Are the flagged subpopulations actually challenging for the original model? To check this, we would ideally compare the difference in test accuracy between the “easy” and “hard” subpopulations proposed by our framework. For example, in the above example of the tench fish, we would hope that tenches described by the “easy” caption (“a photo of an orange fish with a person”) have a higher accuracy on held-out examples than those described by the “hard” caption (“a photo of a close-up fish”).

However, we do not have annotations for the sub-groups of ImageNet necessary to execute this measurement directly. Still, as a proxy, we can use the CLIP shared vision/language embedding space to approximate these sub-group accuracies. So, for example, to evaluate the model’s performance on people with orange fish, we simply check its accuracy on the images whose CLIP embeddings are closest (in cosine distance) to the embedded SVM caption “a photo of an orange fish with a person”.
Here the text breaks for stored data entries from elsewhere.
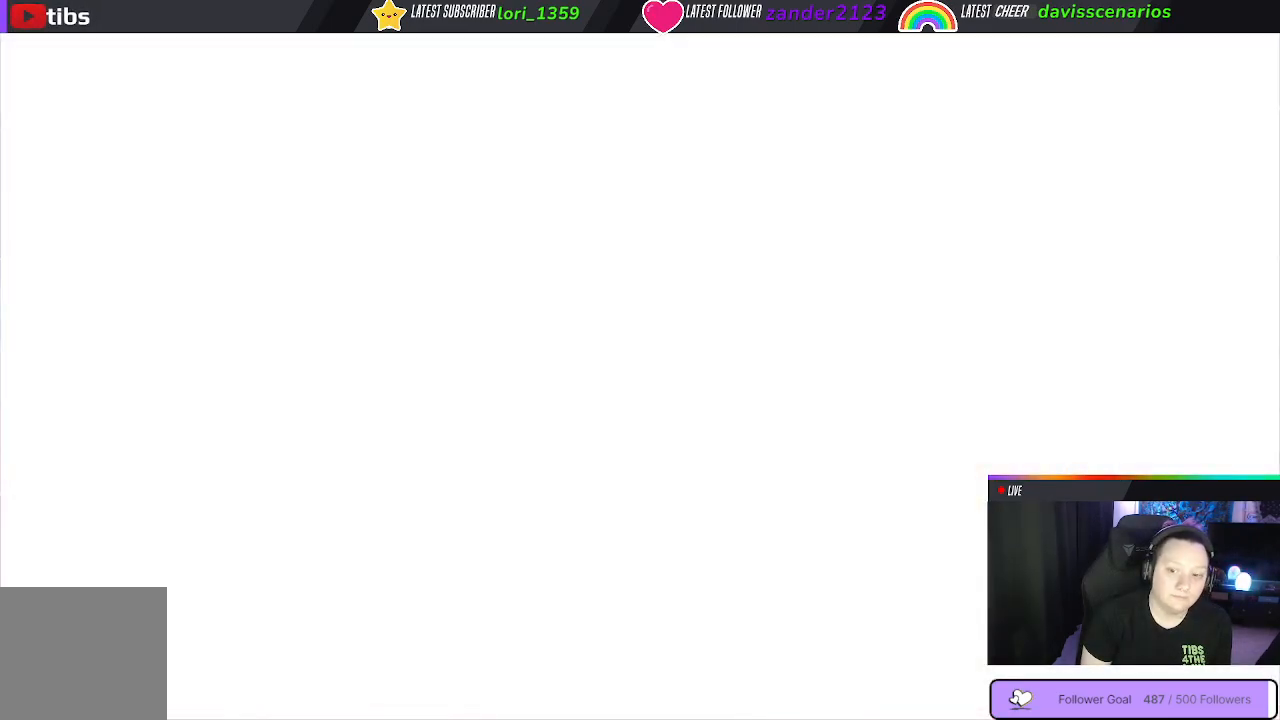
{"buttons": [], "left_stick": "center", "right_stick": "down-left", "events": [[267, "right_stick", "down-left"]]}
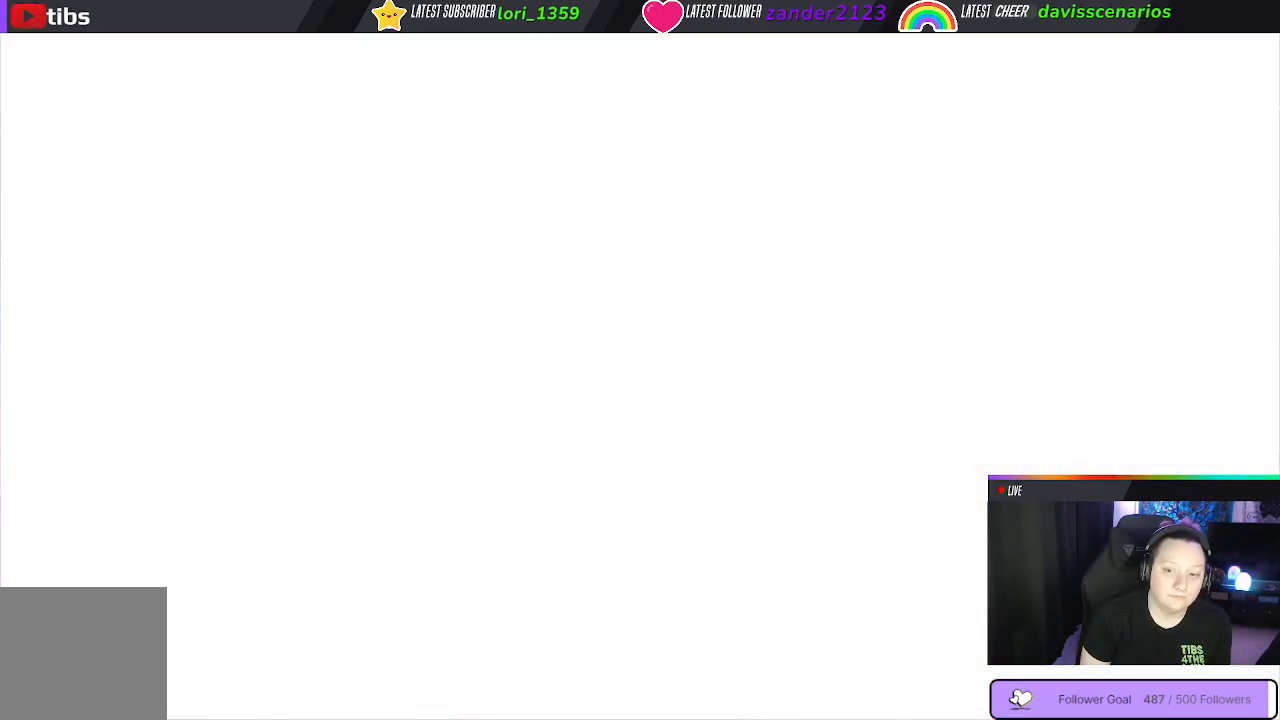
{"buttons": [], "left_stick": "right", "right_stick": "down-left", "events": [[17, "right_stick", "center"], [233, "left_stick", "right"], [300, "right_stick", "down-left"]]}
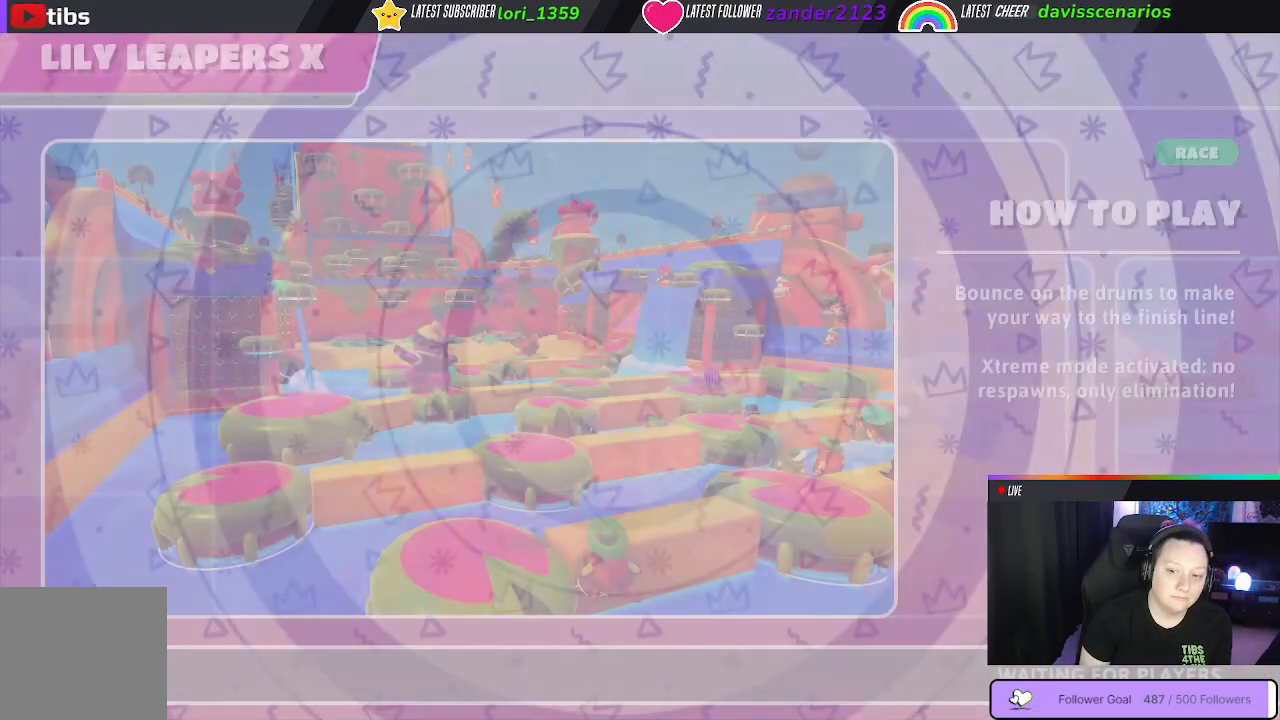
{"buttons": [], "left_stick": "left", "right_stick": "up-right", "events": [[100, "left_stick", "center"], [100, "right_stick", "center"], [433, "left_stick", "left"], [467, "right_stick", "up-right"]]}
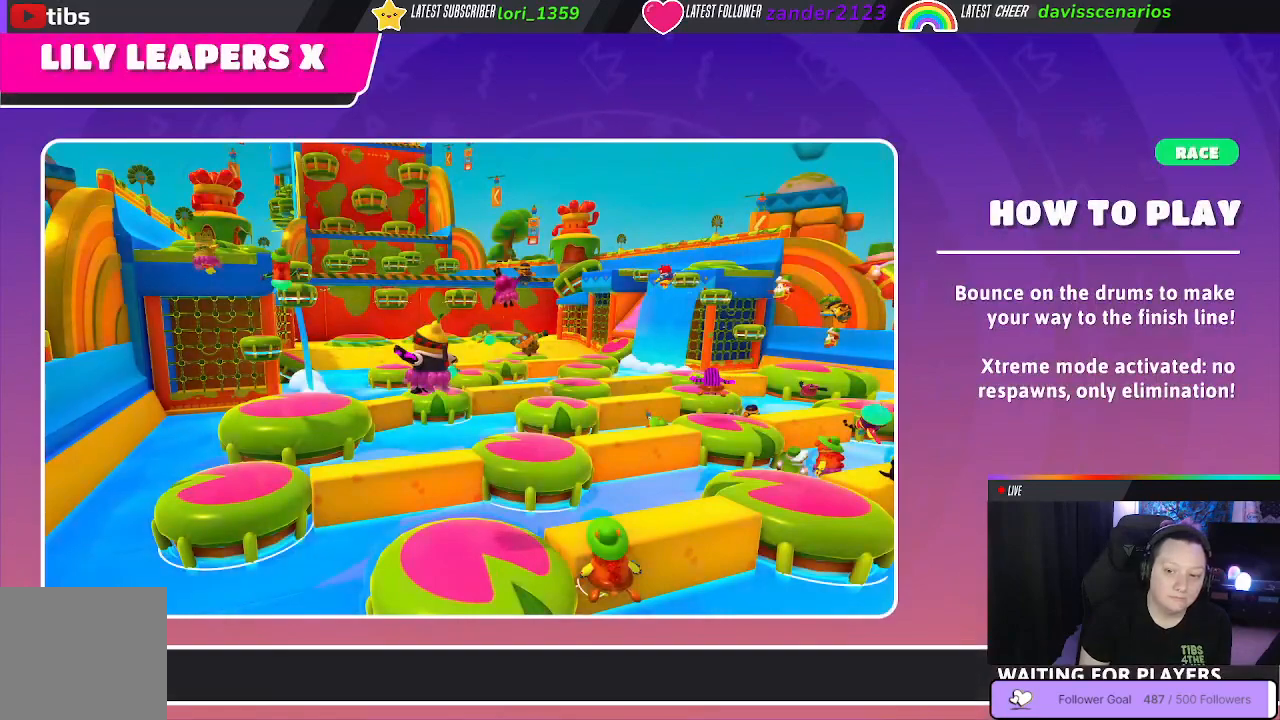
{"buttons": [], "left_stick": "center", "right_stick": "center", "events": [[267, "right_stick", "center"], [300, "left_stick", "center"]]}
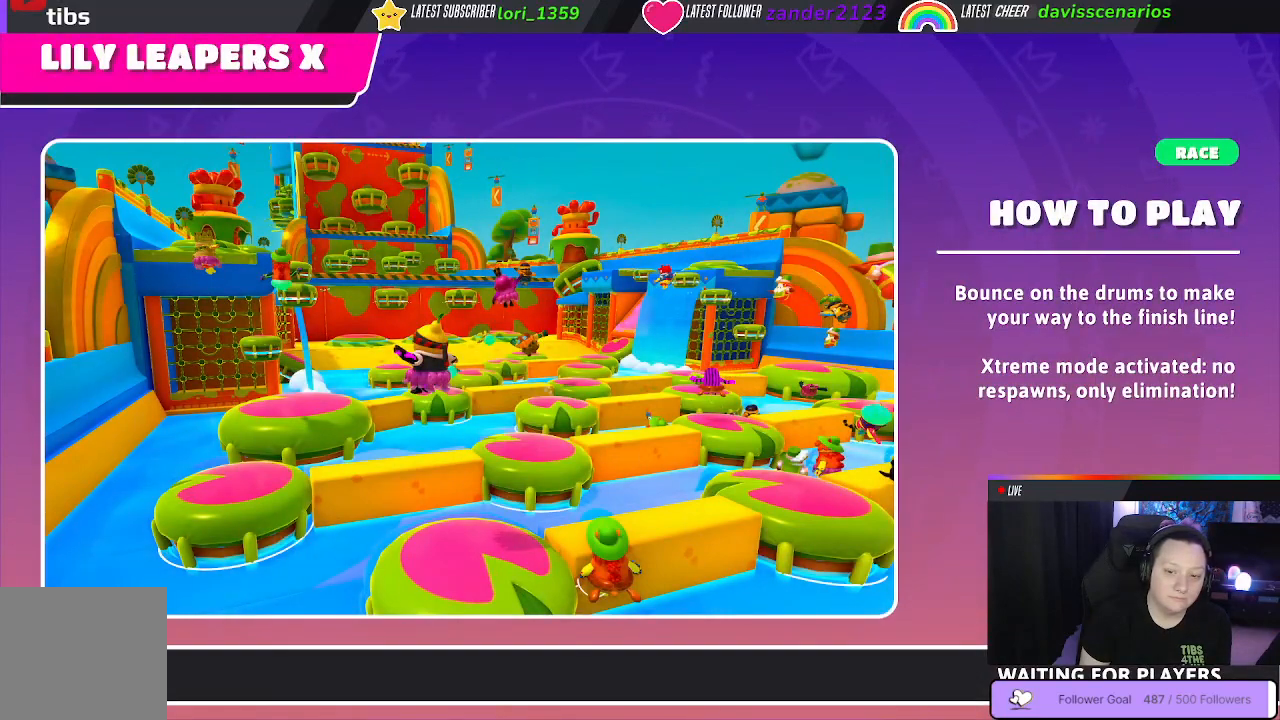
{"buttons": [], "left_stick": "center", "right_stick": "center", "events": [[17, "left_stick", "right"], [33, "right_stick", "down-left"], [317, "left_stick", "center"], [333, "right_stick", "center"]]}
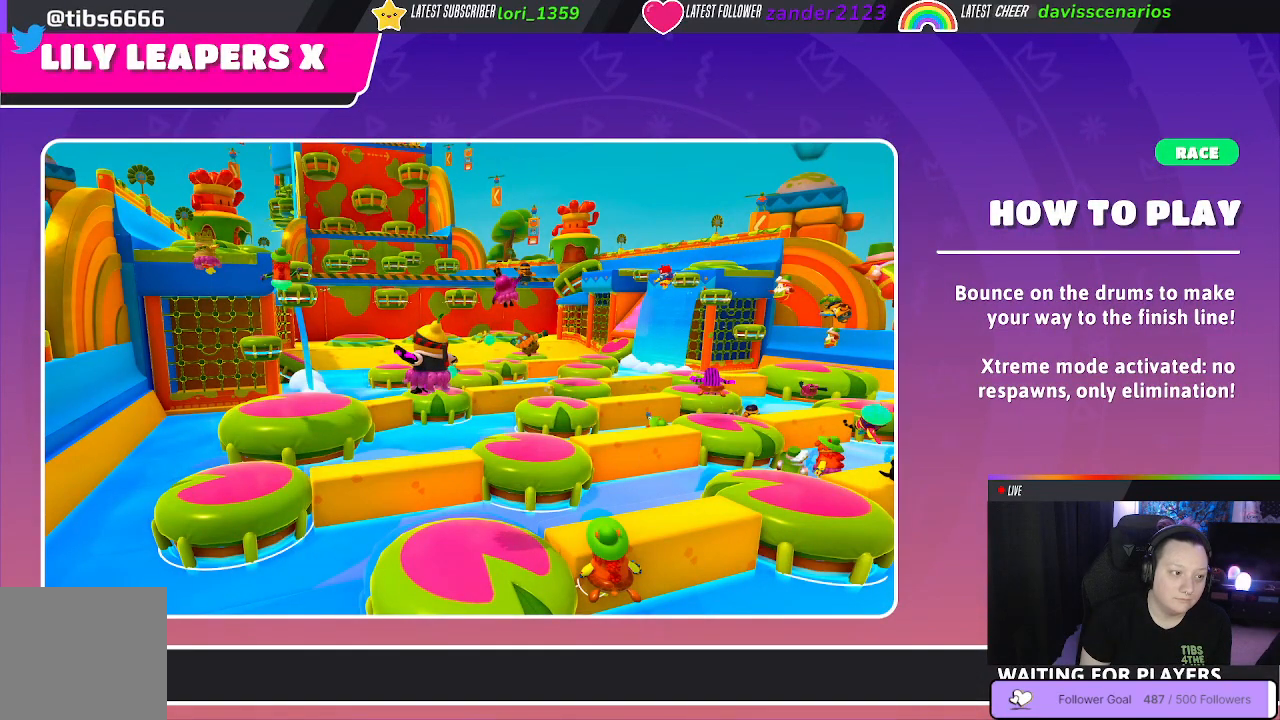
{"buttons": [], "left_stick": "center", "right_stick": "center", "events": [[167, "right_stick", "right"], [217, "left_stick", "left"], [400, "right_stick", "center"], [450, "left_stick", "center"]]}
Performing this kind of evaluation for all the 1000 of ImageNet classes, we find that the original model’s accuracy on the images closest to the “hard caption” is consistently (and significantly) lower than those closest to the “easy caption.” In other words, our framework successfully surfaces the patterns of failure modes. Furthermore, as we describe in the paper, these surfaced patterns guide effective interventions too.

## Conclusion

In this post, we introduced a framework for automatically identifying and captioning coherent subpopulations that are especially hard, or easy, for a given model to classify. In particular, our framework harnesses (linear) classifiers to distill the model’s failure modes as meaningful directions in the latent space. Our framework was able to surface challenging subpopulations in widely used datasets such as ImageNet: check out our paper for even more examples (and datasets)!

Overall, we view our methodology as a first step toward building a toolkit for scalable dataset exploration and debiasing—we believe, however, that there is much more to do. For example, we consider only relatively straightforward data interventions (such as upweighting and filtering). Can we come up with more sophisticated interventions to improve the model’s performance on the identified subpopulations? In particular, given all the recent enormous progress on text-to-image generation, one especially promising approach to explore here could be to generate new data that is tailored to the model’s weaknesses (for example, by using DALL-E 2 or ImageGen).